The 90-minute live-streamed discussion, which will be aired at 4pm on Wednesday 28 July, flows from the 2020 Desmond Tutu International Peace Lecture at which Archbishop Desmond Tutu called on all of us to join him in the fight for climate justice. In the same spirit of urgency, the Foundation’s call to action through this conversation is to bring to the surface what needs to be faced to dismantle ecological apartheid, and to identify how we might exercise our individual and collective agency to bring to bridge the gulf between humans and nature.

South Africa – and the world – needs the land, food systems and our bodies to heal from the negative effects of industrial farming techniques and philosophies, while working to ensure everyone everywhere has access to nutritious food.

In keeping with the approaching month-long events around South Africa’s Women’s Day (9 August), our all-women panel is an acknowledgement of these women’s expertise, and of the way in which women have too often been pushed aside when it comes to sharing knowledge.

The discussion will be facilitated by conversation strategist Nozipho Tshabalala, who recently delivered the second in the Foundation’s separate TutuTalks series, setting out how personal trauma led her to make a career out of moderating difficult conversations.

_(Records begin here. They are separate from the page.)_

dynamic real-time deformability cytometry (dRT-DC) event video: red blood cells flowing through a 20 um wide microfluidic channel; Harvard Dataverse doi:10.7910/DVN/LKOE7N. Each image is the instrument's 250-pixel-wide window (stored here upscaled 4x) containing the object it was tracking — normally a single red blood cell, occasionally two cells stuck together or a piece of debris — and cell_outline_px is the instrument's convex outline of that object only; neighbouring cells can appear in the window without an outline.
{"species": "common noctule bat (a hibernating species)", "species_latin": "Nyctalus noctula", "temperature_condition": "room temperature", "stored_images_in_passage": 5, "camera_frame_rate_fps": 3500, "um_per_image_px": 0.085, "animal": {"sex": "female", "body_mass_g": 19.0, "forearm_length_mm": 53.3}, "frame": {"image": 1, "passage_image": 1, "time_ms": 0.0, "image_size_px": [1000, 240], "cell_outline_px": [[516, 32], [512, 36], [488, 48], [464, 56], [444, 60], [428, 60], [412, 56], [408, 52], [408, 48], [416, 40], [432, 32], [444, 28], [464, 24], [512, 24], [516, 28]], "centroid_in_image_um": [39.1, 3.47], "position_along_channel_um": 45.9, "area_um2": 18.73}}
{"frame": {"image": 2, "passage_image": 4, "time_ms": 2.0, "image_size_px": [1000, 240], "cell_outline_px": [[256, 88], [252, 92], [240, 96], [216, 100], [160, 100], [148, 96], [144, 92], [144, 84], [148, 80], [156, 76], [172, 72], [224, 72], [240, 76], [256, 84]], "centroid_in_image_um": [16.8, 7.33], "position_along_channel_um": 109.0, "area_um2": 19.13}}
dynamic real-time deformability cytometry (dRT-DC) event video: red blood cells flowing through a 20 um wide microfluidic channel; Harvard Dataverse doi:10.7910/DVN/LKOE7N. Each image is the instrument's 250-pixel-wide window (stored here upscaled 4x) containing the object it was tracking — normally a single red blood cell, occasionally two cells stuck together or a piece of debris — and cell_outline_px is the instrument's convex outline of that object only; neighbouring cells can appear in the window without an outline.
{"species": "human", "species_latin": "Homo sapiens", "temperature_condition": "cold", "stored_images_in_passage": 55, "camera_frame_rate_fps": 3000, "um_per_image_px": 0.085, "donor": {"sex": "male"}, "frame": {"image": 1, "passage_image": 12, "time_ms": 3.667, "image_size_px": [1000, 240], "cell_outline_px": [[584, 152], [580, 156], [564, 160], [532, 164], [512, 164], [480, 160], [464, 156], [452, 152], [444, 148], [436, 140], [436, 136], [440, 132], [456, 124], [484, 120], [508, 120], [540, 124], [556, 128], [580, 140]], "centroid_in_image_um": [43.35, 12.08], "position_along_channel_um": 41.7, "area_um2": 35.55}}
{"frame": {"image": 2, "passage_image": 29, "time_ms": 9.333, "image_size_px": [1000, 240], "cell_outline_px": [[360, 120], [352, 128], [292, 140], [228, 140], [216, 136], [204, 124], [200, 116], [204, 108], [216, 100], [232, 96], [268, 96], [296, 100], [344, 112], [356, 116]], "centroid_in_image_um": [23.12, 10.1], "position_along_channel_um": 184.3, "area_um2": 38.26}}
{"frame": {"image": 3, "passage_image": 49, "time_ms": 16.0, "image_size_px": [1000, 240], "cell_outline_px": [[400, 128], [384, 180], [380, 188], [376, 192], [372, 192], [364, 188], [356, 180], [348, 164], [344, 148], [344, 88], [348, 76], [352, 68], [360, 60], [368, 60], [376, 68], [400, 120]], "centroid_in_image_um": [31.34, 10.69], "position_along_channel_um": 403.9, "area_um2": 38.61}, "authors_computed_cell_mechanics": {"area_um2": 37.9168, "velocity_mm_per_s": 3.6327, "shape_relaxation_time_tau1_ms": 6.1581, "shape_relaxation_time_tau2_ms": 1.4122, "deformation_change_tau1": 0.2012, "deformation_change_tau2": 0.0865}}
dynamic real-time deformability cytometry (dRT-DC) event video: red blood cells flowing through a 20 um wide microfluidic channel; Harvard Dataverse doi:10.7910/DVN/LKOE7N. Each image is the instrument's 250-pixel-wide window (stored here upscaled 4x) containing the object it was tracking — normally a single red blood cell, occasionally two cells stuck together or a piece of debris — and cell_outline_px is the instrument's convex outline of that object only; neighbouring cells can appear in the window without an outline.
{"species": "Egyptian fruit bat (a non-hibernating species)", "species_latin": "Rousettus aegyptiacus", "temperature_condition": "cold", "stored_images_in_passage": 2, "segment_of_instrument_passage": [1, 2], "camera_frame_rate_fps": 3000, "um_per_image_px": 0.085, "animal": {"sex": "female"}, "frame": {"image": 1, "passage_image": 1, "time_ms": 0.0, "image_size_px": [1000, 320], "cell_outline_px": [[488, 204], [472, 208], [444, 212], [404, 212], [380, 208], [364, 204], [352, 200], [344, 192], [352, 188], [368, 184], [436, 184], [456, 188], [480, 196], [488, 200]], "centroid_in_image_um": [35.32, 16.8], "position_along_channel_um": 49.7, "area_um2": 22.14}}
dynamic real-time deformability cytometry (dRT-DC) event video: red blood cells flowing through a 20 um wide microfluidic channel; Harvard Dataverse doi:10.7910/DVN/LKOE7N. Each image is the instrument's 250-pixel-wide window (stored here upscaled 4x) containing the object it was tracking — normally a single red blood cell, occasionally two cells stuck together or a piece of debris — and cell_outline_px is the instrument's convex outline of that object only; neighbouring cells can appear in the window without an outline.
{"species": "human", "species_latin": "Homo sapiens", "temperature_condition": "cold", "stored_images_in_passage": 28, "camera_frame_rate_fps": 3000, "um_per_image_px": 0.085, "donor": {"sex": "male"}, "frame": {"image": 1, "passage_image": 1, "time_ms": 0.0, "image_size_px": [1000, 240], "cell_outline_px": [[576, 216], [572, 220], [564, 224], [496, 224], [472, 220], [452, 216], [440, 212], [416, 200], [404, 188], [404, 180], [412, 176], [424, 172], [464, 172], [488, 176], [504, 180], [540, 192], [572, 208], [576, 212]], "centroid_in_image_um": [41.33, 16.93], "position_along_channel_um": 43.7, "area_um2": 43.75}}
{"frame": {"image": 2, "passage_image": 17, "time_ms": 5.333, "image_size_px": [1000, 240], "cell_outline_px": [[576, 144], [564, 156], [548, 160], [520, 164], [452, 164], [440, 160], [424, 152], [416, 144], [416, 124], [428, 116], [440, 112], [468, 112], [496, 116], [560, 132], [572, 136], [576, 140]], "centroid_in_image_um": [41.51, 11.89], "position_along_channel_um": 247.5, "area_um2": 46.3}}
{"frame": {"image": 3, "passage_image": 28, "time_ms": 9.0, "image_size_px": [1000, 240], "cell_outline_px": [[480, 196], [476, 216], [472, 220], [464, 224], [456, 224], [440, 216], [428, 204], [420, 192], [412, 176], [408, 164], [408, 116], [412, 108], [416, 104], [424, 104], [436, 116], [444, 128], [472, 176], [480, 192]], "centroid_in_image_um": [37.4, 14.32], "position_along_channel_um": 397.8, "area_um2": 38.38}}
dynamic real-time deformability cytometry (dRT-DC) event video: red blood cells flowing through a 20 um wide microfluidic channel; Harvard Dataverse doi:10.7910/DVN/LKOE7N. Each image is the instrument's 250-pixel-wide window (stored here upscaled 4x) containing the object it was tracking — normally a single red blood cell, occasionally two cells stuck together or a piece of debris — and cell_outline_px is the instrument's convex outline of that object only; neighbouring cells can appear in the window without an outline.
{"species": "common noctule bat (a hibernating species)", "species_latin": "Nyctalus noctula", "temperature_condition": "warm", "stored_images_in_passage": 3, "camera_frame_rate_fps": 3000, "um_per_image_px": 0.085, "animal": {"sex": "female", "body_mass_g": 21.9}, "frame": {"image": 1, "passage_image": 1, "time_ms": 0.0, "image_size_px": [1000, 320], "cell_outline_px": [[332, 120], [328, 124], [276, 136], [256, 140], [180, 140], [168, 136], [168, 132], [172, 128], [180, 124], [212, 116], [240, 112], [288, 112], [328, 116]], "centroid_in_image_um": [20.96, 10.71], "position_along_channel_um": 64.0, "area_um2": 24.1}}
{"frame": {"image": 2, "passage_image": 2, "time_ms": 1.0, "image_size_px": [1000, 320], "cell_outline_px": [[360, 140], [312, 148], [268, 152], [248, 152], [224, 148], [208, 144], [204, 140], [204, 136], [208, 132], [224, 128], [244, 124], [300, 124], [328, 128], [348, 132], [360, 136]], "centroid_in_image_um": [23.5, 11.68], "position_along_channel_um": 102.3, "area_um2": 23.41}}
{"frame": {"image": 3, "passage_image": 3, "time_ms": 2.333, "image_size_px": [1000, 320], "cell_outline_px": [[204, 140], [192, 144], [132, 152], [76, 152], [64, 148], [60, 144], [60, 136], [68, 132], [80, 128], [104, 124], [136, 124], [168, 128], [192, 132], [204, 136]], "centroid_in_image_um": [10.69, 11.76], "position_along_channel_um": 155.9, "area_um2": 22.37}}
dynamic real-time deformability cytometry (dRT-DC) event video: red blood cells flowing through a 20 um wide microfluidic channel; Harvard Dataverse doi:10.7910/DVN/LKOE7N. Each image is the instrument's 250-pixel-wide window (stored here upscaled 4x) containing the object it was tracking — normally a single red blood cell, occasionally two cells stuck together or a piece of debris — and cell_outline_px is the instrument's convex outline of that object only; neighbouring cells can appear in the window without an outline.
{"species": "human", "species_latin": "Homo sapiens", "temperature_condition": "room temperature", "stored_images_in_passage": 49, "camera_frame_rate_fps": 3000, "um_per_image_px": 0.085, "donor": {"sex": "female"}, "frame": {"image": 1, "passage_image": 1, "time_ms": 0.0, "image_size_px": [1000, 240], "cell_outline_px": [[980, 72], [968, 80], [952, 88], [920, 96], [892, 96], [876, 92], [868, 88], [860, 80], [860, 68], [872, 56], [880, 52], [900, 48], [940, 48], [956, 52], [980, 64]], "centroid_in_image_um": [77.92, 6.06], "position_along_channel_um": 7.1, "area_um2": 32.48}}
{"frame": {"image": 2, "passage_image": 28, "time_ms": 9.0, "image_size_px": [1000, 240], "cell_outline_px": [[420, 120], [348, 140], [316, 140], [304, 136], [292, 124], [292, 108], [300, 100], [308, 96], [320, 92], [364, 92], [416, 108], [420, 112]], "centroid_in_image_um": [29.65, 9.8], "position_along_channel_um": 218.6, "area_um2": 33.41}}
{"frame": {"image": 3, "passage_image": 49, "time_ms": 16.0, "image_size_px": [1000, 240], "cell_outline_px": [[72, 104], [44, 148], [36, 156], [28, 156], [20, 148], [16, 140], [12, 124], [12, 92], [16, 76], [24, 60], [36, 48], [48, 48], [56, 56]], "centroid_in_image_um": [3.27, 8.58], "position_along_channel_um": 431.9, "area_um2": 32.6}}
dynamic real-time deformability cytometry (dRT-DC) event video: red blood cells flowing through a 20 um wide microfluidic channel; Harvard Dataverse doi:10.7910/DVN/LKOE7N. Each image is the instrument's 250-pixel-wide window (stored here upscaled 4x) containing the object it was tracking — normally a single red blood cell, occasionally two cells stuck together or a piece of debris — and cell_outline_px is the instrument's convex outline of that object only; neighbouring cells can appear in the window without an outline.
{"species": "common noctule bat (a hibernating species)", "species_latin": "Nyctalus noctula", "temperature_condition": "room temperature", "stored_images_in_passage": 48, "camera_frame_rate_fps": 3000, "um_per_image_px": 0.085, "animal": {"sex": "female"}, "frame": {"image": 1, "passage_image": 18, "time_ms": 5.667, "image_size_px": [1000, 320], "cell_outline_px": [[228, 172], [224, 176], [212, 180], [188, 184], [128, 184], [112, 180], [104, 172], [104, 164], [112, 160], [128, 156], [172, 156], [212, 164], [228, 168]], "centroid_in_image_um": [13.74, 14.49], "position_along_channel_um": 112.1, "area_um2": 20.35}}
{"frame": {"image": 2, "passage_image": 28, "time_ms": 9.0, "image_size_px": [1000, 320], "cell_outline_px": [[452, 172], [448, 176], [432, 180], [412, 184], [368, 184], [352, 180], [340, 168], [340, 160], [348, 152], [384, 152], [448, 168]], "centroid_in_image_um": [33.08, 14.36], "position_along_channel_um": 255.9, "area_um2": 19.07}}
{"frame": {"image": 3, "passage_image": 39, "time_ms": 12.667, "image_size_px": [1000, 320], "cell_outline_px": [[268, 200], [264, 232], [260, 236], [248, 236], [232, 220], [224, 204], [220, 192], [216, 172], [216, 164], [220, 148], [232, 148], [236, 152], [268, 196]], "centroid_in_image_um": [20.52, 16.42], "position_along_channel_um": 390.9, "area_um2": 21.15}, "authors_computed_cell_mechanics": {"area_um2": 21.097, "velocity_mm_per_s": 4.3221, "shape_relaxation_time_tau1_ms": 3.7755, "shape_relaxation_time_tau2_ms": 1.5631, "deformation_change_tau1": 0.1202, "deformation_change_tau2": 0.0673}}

Tshabalala is an internationally acclaimed conversation strategist who is in demand for her rare and insightful ability to facilitate difficult conversations with courage, depth and breadth. She has worked with the World Bank and the Global Citizen international advocacy group, a movement that aims to catalyse action to end extreme poverty across the world by 2030. Tshabalala is the recipient of the African Leadership Institute’s Archbishop Tutu Fellowship and, in 2019, the African Youth Awards recognised her as one of the year’s Most Influential Young Africans.

The dialogue is delivered in collaboration with the Visa Foundation and the Skoll Foundation.